Saved entries:
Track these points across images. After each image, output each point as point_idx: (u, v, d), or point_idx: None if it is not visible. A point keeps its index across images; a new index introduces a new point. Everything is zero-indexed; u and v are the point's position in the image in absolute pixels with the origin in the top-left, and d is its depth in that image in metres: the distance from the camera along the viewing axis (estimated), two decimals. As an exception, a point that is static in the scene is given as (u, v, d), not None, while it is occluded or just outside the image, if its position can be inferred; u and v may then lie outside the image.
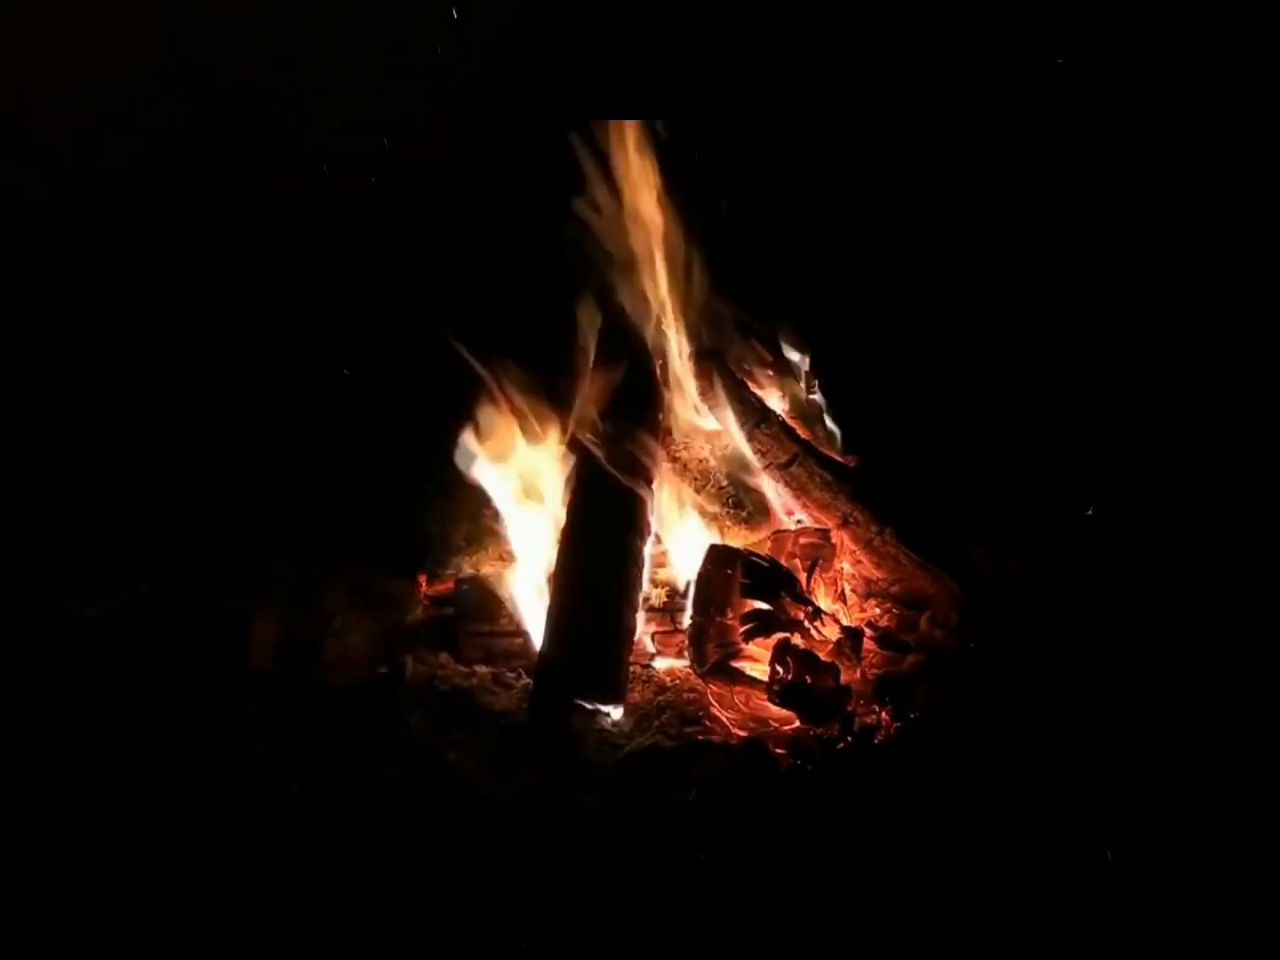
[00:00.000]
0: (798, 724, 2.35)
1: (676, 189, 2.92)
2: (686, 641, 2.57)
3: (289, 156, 3.56)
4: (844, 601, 2.74)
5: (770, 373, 3.09)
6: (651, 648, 2.64)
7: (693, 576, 2.63)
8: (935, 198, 3.72)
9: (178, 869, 1.95)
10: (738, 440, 2.86)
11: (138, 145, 3.47)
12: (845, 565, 2.82)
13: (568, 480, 2.80)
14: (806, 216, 3.60)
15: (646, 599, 2.66)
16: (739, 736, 2.34)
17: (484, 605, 2.74)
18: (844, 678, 2.42)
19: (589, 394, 2.90)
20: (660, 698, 2.48)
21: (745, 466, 2.92)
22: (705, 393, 2.91)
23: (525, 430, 2.90)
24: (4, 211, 3.34)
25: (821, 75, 3.64)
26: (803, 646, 2.46)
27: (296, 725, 2.33)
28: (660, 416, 2.91)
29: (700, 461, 2.97)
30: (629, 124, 2.89)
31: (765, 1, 3.62)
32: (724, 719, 2.41)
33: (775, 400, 3.06)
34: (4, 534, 3.03)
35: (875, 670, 2.55)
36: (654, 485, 2.77)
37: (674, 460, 2.95)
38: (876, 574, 2.80)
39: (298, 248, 3.57)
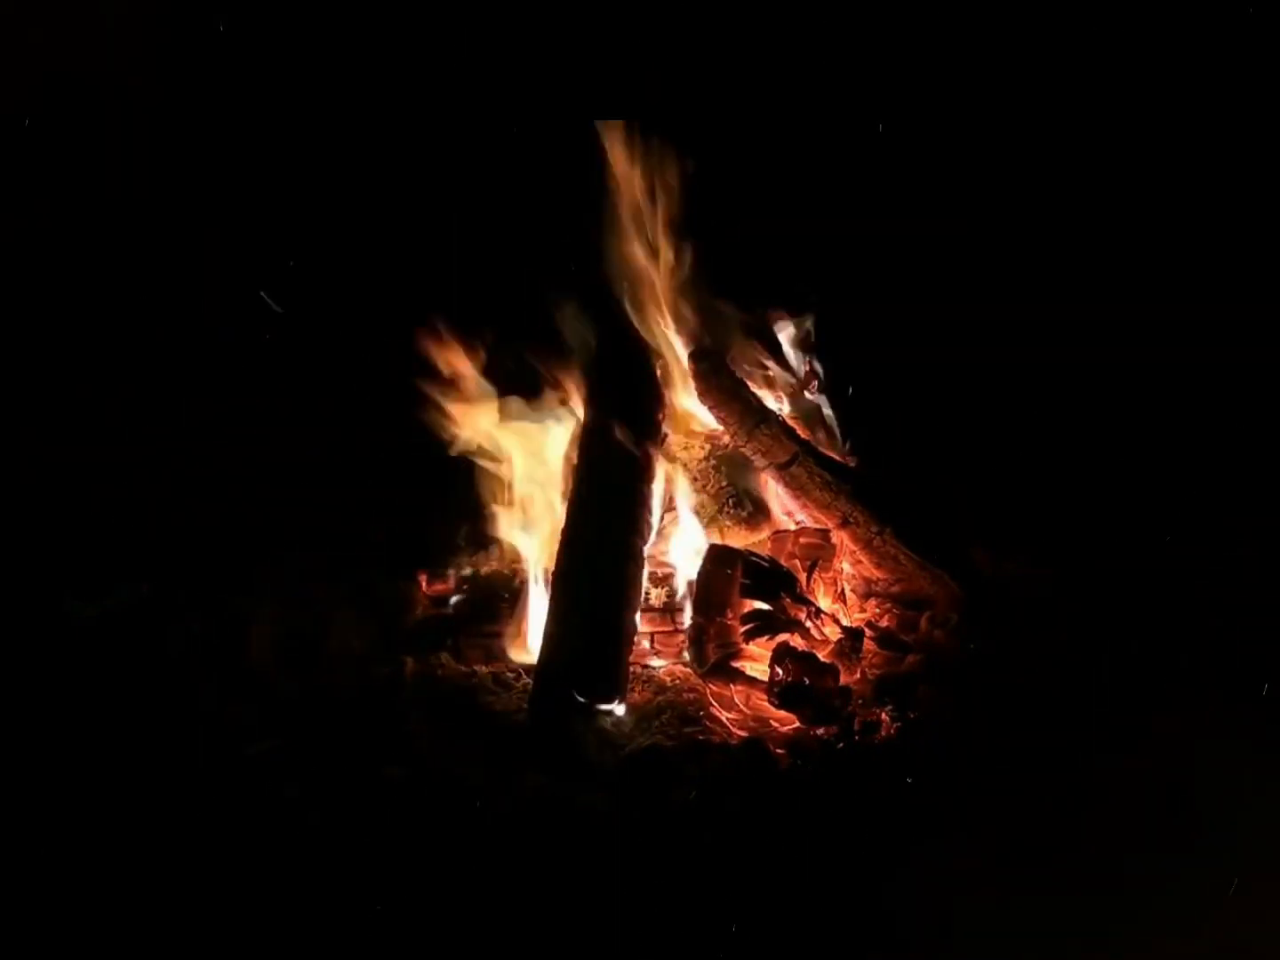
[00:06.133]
0: (798, 724, 2.35)
1: (677, 189, 2.92)
2: (686, 641, 2.57)
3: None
4: (844, 601, 2.74)
5: (770, 373, 3.09)
6: (651, 647, 2.64)
7: (693, 576, 2.64)
8: (937, 198, 3.72)
9: (177, 870, 1.95)
10: (738, 440, 2.86)
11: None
12: (845, 565, 2.82)
13: (568, 479, 2.81)
14: (807, 215, 3.60)
15: (646, 599, 2.66)
16: (739, 736, 2.34)
17: (484, 605, 2.74)
18: (844, 678, 2.42)
19: (590, 394, 2.91)
20: (660, 698, 2.48)
21: (745, 466, 2.92)
22: (705, 393, 2.91)
23: (526, 430, 2.91)
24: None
25: (826, 73, 3.64)
26: (803, 647, 2.46)
27: (296, 725, 2.33)
28: (660, 417, 2.91)
29: (700, 461, 2.97)
30: (629, 124, 2.89)
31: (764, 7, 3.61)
32: (724, 719, 2.41)
33: (775, 400, 3.06)
34: (5, 533, 3.03)
35: (875, 670, 2.55)
36: (654, 485, 2.77)
37: (674, 460, 2.95)
38: (876, 574, 2.80)
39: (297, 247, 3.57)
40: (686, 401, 3.02)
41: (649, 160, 2.92)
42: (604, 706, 2.37)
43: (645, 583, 2.64)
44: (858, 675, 2.50)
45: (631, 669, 2.50)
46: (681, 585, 2.71)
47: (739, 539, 2.85)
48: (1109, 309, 3.64)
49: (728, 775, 2.18)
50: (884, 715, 2.35)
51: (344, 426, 3.40)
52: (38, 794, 2.14)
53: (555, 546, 2.65)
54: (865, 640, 2.58)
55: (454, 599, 2.83)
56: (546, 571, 2.69)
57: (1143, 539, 2.90)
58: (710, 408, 2.91)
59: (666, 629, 2.67)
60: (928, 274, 3.72)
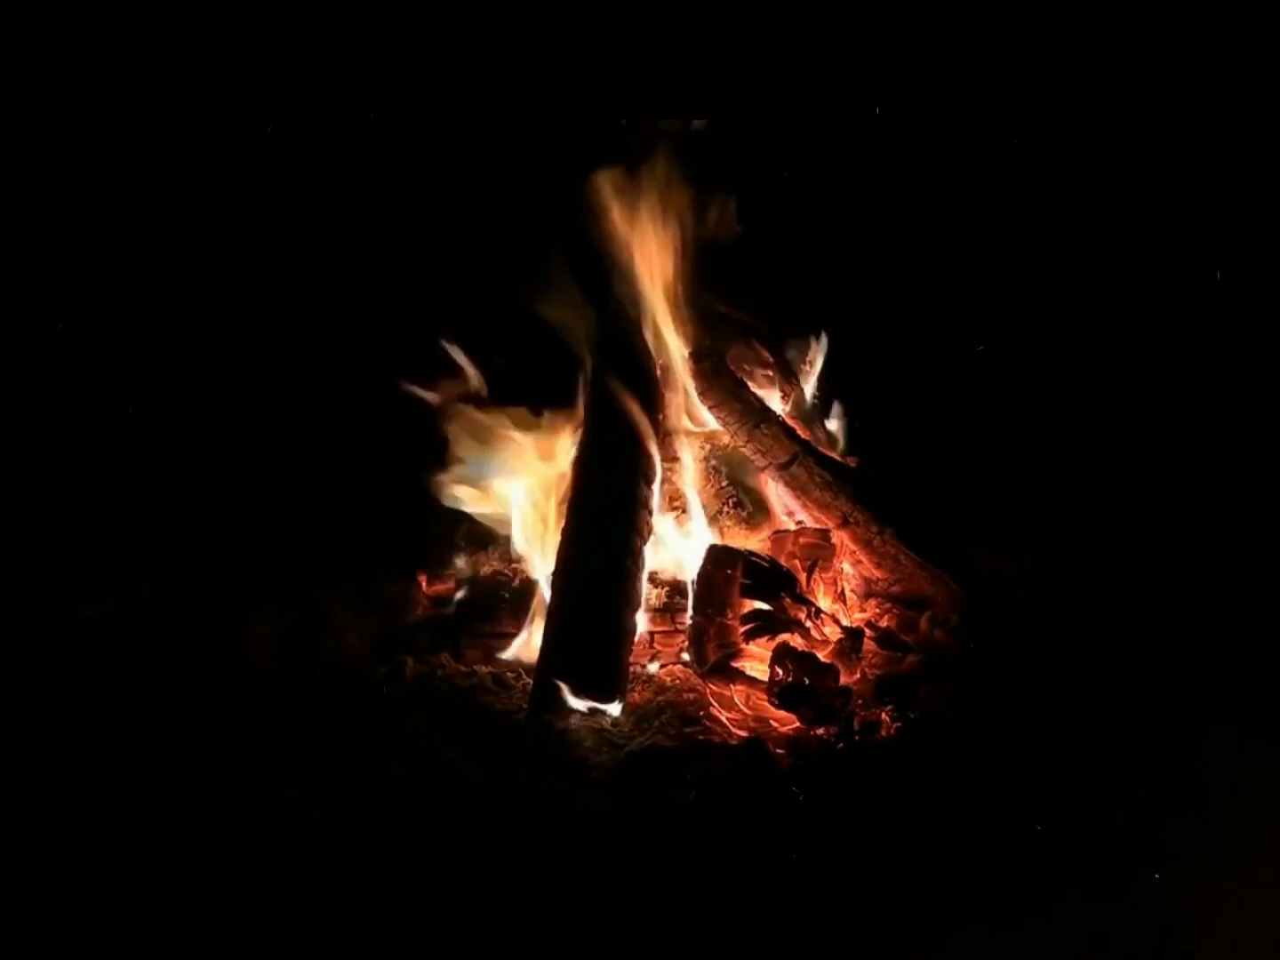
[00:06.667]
0: (798, 724, 2.35)
1: (680, 188, 2.92)
2: (686, 641, 2.57)
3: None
4: (844, 601, 2.74)
5: (770, 373, 3.09)
6: (651, 647, 2.64)
7: (693, 576, 2.63)
8: (938, 198, 3.72)
9: (177, 869, 1.95)
10: (738, 440, 2.86)
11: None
12: (845, 565, 2.82)
13: (568, 479, 2.81)
14: (808, 215, 3.60)
15: (647, 599, 2.66)
16: (739, 736, 2.34)
17: (484, 605, 2.74)
18: (844, 678, 2.42)
19: (590, 394, 2.91)
20: (660, 698, 2.48)
21: (745, 466, 2.92)
22: (705, 393, 2.90)
23: (525, 430, 2.92)
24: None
25: (829, 74, 3.63)
26: (803, 647, 2.46)
27: (297, 725, 2.33)
28: (660, 417, 2.91)
29: (700, 461, 2.97)
30: (633, 124, 2.89)
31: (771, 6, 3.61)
32: (724, 719, 2.41)
33: (775, 400, 3.06)
34: (5, 534, 3.03)
35: (875, 670, 2.55)
36: (654, 485, 2.77)
37: (674, 460, 2.95)
38: (876, 574, 2.80)
39: (294, 245, 3.57)
40: (687, 401, 3.01)
41: (655, 161, 2.92)
42: (604, 706, 2.37)
43: (645, 582, 2.64)
44: (858, 675, 2.50)
45: (631, 669, 2.50)
46: (681, 585, 2.72)
47: (739, 539, 2.85)
48: (1107, 307, 3.64)
49: (728, 775, 2.18)
50: (884, 715, 2.35)
51: (344, 426, 3.40)
52: (38, 795, 2.14)
53: (556, 546, 2.66)
54: (865, 640, 2.58)
55: (455, 599, 2.84)
56: (547, 571, 2.69)
57: (1144, 537, 2.90)
58: (710, 408, 2.91)
59: (666, 629, 2.67)
60: (927, 273, 3.72)
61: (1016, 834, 2.01)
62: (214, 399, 3.54)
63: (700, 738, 2.33)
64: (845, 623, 2.64)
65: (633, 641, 2.52)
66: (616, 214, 2.91)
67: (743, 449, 2.86)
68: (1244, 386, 3.43)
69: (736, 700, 2.43)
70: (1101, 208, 3.71)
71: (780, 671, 2.38)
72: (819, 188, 3.66)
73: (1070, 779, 2.14)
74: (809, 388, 3.19)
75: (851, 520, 2.77)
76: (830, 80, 3.64)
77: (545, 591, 2.65)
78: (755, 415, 2.85)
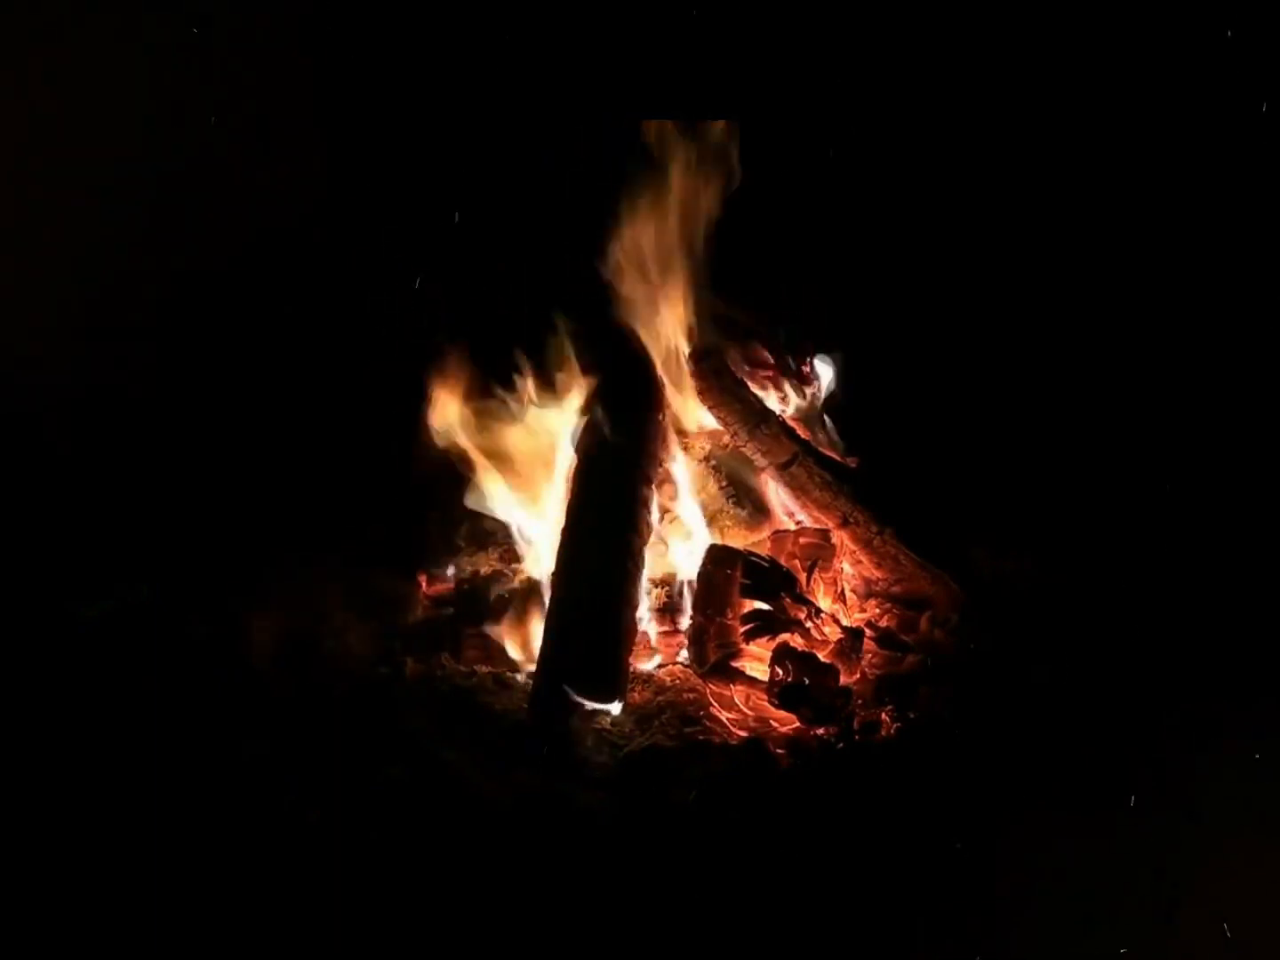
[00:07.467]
0: (798, 724, 2.35)
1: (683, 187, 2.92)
2: (686, 641, 2.57)
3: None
4: (844, 601, 2.74)
5: (770, 373, 3.09)
6: (651, 646, 2.64)
7: (693, 576, 2.63)
8: (939, 197, 3.72)
9: (177, 869, 1.95)
10: (738, 440, 2.86)
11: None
12: (845, 565, 2.82)
13: (568, 479, 2.81)
14: (809, 215, 3.60)
15: (646, 598, 2.66)
16: (739, 736, 2.34)
17: (484, 605, 2.74)
18: (844, 678, 2.42)
19: (587, 394, 2.91)
20: (660, 698, 2.48)
21: (745, 466, 2.92)
22: (705, 393, 2.90)
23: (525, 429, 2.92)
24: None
25: (832, 75, 3.63)
26: (803, 647, 2.46)
27: (296, 725, 2.33)
28: (660, 416, 2.91)
29: (700, 461, 2.97)
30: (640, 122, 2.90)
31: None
32: (724, 719, 2.41)
33: (775, 400, 3.06)
34: (4, 534, 3.03)
35: (875, 670, 2.55)
36: (654, 485, 2.77)
37: (674, 460, 2.95)
38: (876, 574, 2.80)
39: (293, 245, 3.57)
40: (687, 401, 3.01)
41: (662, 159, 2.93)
42: (604, 706, 2.37)
43: (645, 582, 2.64)
44: (858, 675, 2.50)
45: (631, 669, 2.50)
46: (681, 585, 2.72)
47: (739, 539, 2.85)
48: (1107, 304, 3.64)
49: (728, 775, 2.18)
50: (884, 715, 2.35)
51: (344, 425, 3.40)
52: (39, 794, 2.14)
53: (555, 546, 2.66)
54: (865, 640, 2.58)
55: (454, 599, 2.83)
56: (547, 571, 2.69)
57: (1144, 537, 2.90)
58: (710, 408, 2.91)
59: (666, 629, 2.67)
60: (927, 271, 3.72)
61: (1015, 835, 2.01)
62: (214, 398, 3.54)
63: (700, 738, 2.33)
64: (845, 623, 2.64)
65: (633, 641, 2.52)
66: (621, 210, 2.91)
67: (743, 449, 2.86)
68: (1244, 387, 3.43)
69: (736, 700, 2.43)
70: (1101, 207, 3.71)
71: (780, 671, 2.38)
72: (818, 187, 3.66)
73: (1070, 779, 2.14)
74: (809, 388, 3.18)
75: (851, 520, 2.77)
76: (830, 80, 3.64)
77: (545, 591, 2.66)
78: (755, 415, 2.85)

# What this task involves:
The answer is the lines above, word for word, from the first one through the one containing "13: (568, 480, 2.80)"; it includes no pictures.

# Response box:
Track these points across images. After each image, output each point as point_idx: (u, v, d), or point_idx: None if it is not visible. A point keeps its index across images; a new index introduces a new point. Everything is zero-indexed; u and v are the point's position in the image in absolute pixels with the origin in the top-left, and d is its depth in that image in metres: the distance from the camera along the viewing axis (estimated), two decimals. As an exception, a point that is static in the scene is given as (u, v, d), not None, while it is occluded or just outside the image, if its position can be inferred; u and v may then lie outside the image.
[00:00.000]
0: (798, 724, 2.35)
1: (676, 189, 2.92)
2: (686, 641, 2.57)
3: (289, 156, 3.56)
4: (844, 601, 2.74)
5: (770, 373, 3.09)
6: (651, 648, 2.64)
7: (693, 576, 2.63)
8: (935, 198, 3.72)
9: (178, 869, 1.95)
10: (738, 440, 2.86)
11: (138, 145, 3.47)
12: (845, 565, 2.82)
13: (568, 480, 2.80)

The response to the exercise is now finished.